### Etkinlik 1
Nihal Atsız'ı anlatan metin parçasında "Gözaltına alındığında, devletin" ifadesinden "ülküye ihanet etmeyecekti." ifadesine kadar olan bölümü yeniden yazın ve bu bölümde "ampuller" sözcüğünü "lambalar" ile değiştirin.
### Etkinlik 2
Nihal Atsız'ı anlatan metin parçasını kaldığı yerden sürdürün.

Gözaltına alındığında, devletin zindanlarında neyle karşılaşacağını bilmiyordu. Altından lağım suları geçen dar hücrelerde günlerce aç, susuz bırakıldı. Başına dikilen 500 mumluk ampuller dava arkadaşı Reha Oğuz Türkkan’ın gözlerini mahvetti. Demir prangalar, bileklerini sıkarak kan akıtmıştı. Tabutluk olarak adlandırılan hücrelerde, düşünceleri ve inançları için işkence görüyordu. Arkadaşları bir bir sorguya çekiliyor, kimileri ölüme yaklaşıyordu. O ise direniyordu. Nihal Atsız için her şeyin ötesinde bir ülkü vardı ve bu ülküye ihanet etmeyecekti.
Aylar süren işkence ve mahkeme sürecinin ardından serbest bırakıldığında, artık farklı bir dünyaya adım atmıştı. Yorgundu, ama yenilmiş değildi. Hayatı boyunca hep sürgün edilmiş, hep cezalandırılmıştı. Ancak kalemi hâlâ elindeydi ve mücadelesine devam edecekti.

### Verilen Bilgiler
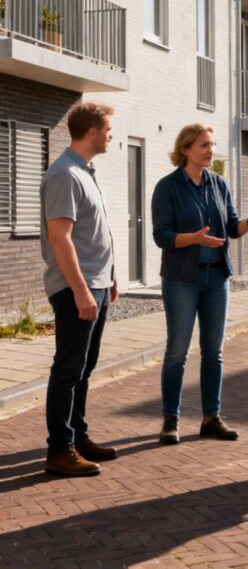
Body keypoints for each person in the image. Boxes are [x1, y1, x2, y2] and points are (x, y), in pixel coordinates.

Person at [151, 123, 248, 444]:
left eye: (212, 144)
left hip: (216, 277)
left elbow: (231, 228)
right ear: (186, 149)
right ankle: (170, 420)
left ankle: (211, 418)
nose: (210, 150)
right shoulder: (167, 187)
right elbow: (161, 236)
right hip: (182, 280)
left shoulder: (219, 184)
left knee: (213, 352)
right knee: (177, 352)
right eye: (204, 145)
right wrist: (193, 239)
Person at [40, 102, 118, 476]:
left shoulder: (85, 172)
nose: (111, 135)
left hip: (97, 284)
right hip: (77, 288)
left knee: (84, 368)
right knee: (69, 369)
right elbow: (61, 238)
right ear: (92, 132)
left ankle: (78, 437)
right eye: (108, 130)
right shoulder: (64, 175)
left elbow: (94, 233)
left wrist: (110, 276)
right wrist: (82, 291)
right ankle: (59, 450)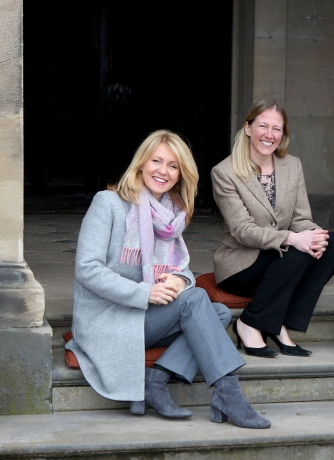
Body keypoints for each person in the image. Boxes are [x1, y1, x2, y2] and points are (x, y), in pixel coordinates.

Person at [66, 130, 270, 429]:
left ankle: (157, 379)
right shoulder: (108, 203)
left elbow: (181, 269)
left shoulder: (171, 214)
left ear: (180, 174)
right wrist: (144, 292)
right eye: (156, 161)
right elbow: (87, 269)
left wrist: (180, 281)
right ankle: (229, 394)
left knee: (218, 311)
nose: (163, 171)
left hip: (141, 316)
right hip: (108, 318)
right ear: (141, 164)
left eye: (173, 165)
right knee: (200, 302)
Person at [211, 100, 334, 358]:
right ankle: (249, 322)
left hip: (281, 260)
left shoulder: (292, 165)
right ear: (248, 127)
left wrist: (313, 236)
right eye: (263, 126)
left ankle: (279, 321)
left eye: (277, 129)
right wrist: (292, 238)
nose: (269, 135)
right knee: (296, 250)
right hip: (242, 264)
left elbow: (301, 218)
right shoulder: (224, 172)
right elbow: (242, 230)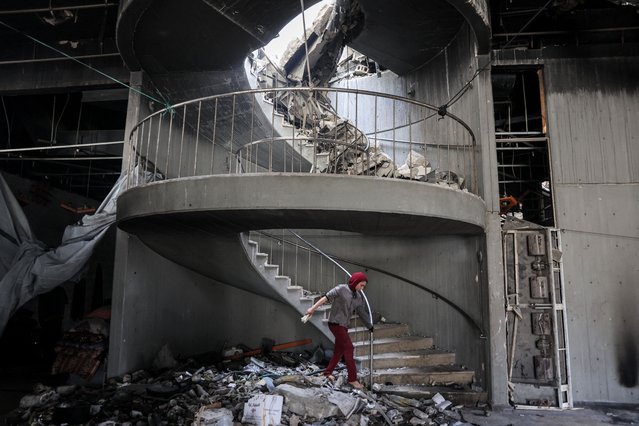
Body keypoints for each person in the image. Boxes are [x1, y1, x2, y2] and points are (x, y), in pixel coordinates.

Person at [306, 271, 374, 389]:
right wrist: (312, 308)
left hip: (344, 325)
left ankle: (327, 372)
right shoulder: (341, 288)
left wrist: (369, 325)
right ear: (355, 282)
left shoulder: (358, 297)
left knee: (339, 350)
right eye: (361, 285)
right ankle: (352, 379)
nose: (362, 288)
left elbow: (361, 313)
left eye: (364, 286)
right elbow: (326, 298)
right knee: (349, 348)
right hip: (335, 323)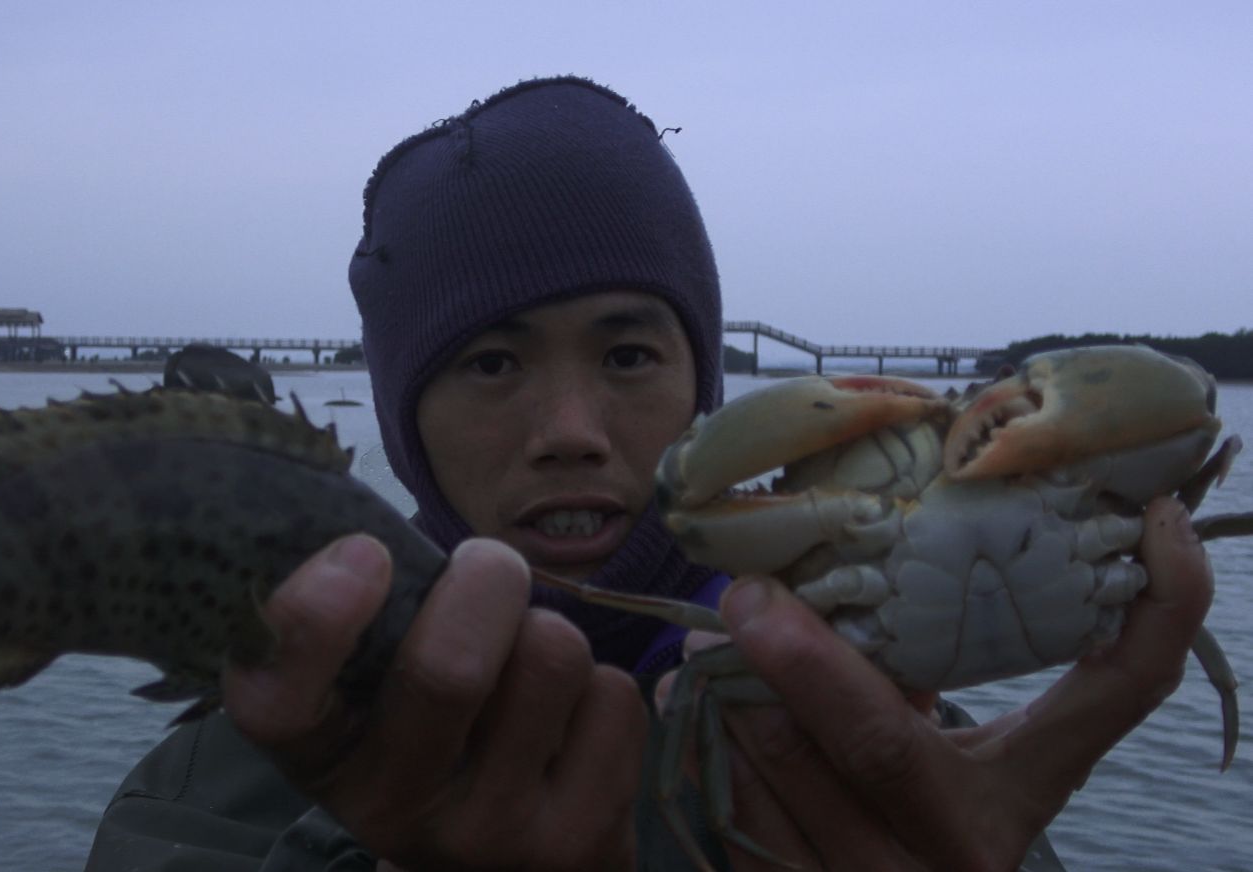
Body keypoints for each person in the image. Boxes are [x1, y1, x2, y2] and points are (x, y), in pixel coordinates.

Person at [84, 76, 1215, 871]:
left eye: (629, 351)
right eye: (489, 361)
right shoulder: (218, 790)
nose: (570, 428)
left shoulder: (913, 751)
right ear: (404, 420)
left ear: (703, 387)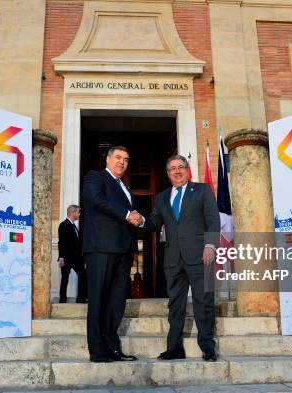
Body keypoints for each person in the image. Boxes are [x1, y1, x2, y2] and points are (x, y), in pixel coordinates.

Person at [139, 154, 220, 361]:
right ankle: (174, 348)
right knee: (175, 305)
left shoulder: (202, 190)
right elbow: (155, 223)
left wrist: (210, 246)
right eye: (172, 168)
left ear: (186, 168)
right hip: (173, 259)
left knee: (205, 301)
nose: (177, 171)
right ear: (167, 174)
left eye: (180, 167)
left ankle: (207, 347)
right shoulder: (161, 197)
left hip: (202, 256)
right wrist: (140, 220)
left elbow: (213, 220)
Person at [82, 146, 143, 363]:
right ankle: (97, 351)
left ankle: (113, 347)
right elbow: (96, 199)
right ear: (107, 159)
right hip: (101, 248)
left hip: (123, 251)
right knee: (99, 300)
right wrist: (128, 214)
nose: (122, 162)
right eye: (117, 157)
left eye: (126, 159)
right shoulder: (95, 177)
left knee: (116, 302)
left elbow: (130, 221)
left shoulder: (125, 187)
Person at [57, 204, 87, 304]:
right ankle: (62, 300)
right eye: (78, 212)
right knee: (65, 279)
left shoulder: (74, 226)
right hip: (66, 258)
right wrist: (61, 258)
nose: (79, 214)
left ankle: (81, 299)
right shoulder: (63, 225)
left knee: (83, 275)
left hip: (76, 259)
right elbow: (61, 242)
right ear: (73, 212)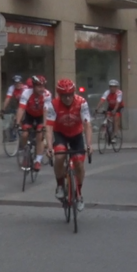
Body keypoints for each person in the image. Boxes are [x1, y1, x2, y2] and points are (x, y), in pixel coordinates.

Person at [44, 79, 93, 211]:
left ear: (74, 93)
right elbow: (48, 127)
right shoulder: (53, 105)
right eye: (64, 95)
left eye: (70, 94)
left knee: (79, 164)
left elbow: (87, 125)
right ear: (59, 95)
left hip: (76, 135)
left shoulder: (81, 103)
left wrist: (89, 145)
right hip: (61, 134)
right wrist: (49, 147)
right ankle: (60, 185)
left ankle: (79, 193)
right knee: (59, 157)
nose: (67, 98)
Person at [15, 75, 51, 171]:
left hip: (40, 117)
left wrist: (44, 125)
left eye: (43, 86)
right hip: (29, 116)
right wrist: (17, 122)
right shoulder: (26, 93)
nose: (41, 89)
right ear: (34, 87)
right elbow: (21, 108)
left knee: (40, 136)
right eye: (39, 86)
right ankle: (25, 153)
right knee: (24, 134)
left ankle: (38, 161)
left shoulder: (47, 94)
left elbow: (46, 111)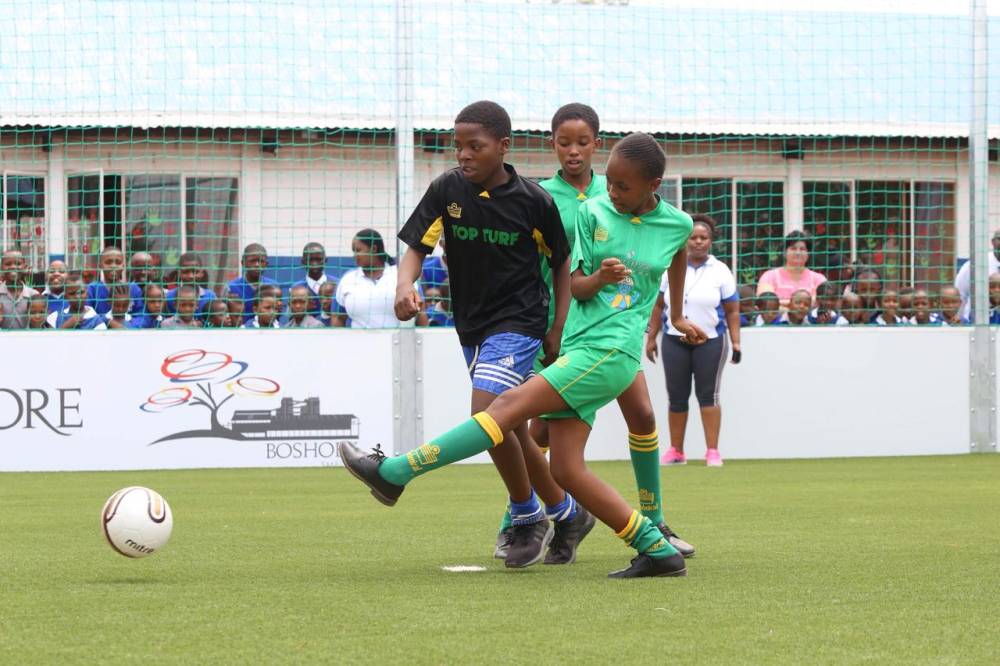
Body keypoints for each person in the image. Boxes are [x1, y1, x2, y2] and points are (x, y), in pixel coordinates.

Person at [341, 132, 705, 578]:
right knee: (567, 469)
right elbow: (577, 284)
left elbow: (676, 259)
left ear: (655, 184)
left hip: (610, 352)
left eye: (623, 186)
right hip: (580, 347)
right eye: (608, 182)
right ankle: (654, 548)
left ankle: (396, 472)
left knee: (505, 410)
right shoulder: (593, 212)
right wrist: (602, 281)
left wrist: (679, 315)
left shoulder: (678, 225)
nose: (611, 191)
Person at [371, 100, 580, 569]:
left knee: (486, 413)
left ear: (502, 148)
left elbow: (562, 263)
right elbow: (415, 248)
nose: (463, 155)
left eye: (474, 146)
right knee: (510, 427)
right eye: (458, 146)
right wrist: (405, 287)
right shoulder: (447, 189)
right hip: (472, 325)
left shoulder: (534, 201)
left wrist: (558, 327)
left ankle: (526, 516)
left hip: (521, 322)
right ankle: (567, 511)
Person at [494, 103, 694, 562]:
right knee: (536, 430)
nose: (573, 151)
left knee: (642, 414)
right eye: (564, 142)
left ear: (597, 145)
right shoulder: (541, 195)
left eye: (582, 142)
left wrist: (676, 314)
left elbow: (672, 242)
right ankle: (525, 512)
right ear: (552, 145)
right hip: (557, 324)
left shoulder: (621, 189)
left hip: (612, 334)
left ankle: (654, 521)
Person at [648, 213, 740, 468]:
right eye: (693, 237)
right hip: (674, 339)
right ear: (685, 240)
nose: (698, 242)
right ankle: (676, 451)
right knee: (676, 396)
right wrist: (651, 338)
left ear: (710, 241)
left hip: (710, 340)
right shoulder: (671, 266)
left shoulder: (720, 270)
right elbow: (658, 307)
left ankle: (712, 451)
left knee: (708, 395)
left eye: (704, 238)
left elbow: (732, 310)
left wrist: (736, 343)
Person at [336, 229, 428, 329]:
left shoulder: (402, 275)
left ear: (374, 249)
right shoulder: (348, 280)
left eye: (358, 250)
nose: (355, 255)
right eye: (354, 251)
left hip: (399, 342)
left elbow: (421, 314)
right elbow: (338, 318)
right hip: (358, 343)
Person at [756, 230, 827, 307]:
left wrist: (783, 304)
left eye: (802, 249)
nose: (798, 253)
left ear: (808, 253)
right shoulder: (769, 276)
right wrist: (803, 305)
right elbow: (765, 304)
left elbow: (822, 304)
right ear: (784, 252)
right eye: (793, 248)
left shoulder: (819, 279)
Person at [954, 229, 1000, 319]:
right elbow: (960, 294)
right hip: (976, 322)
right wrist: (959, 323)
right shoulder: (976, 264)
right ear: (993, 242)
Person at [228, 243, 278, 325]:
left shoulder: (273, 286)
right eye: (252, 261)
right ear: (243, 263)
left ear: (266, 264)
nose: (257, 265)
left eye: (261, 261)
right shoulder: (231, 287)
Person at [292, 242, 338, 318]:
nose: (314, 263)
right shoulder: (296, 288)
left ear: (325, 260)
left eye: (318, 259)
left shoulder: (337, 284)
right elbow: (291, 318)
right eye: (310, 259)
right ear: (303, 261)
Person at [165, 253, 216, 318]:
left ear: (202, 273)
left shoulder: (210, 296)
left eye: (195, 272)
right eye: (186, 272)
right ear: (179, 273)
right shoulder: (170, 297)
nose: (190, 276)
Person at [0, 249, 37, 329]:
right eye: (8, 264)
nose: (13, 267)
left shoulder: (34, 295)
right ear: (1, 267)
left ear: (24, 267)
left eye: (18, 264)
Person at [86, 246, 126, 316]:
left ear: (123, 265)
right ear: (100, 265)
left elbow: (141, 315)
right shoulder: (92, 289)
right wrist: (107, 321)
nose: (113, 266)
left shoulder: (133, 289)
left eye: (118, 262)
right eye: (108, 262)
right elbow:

### Cevap Alanı 1
Gözaltına alındığında, devletin zindanlarında neyle karşılaşacağını bilmiyordu. Altından lağım suları geçen dar hücrelerde günlerce aç, susuz bırakıldı. Başına dikilen 500 mumluk lambalar dava arkadaşı Reha Oğuz Türkkan’ın gözlerini mahvetti. Demir prangalar, bileklerini sıkarak kan akıtmıştı. Tabutluk olarak adlandırılan hücrelerde, düşünceleri ve inançları için işkence görüyordu. Arkadaşları bir bir sorguya çekiliyor, kimileri ölüme yaklaşıyordu. O ise direniyordu. Nihal Atsız için her şeyin ötesinde bir ülkü vardı ve bu ülküye ihanet etmeyecekti.

### Cevap Alanı 2
Yıllar geçti, nihayet 11 Aralık 1975’te, İstanbul’daki evinde hayata gözlerini yumdu. Cenazesi kaldırıldığında, imam helallik isterken şair Fethi Gemuhluoğlu şu sözleri dile getirdi: İmam efendi, o musalla taşı musalla taşı olalı böyle bir er kişi görmedi.
Atsız’ın hayatı, yalnızca bir adamın hikâyesi değil; bir ülkünün, bir mücadelenin ve bir inancın hikâyesiydi. O, fırtınalarla dolu bir ömrü göğüsleyen, inançları uğruna her şeyi göze alan bir savaşçıydı. Onun kalemi, nesilden nesile taşınan bir miras oldu. Onun yazdığı satırlar, nice gencin yüreğinde ateş yaktı. Zindanda geçen günler, mahkemelerde verilen mücadeleler, sürgünlerle geçen yıllar onu yormadı. Çünkü o, yalnızca bir yazar değil, tarihin içinde bir kılavuzdu. Nihal Atsız, inancıyla, mücadelesiyle ve eserleriyle sonsuza kadar hatırlanacaktı.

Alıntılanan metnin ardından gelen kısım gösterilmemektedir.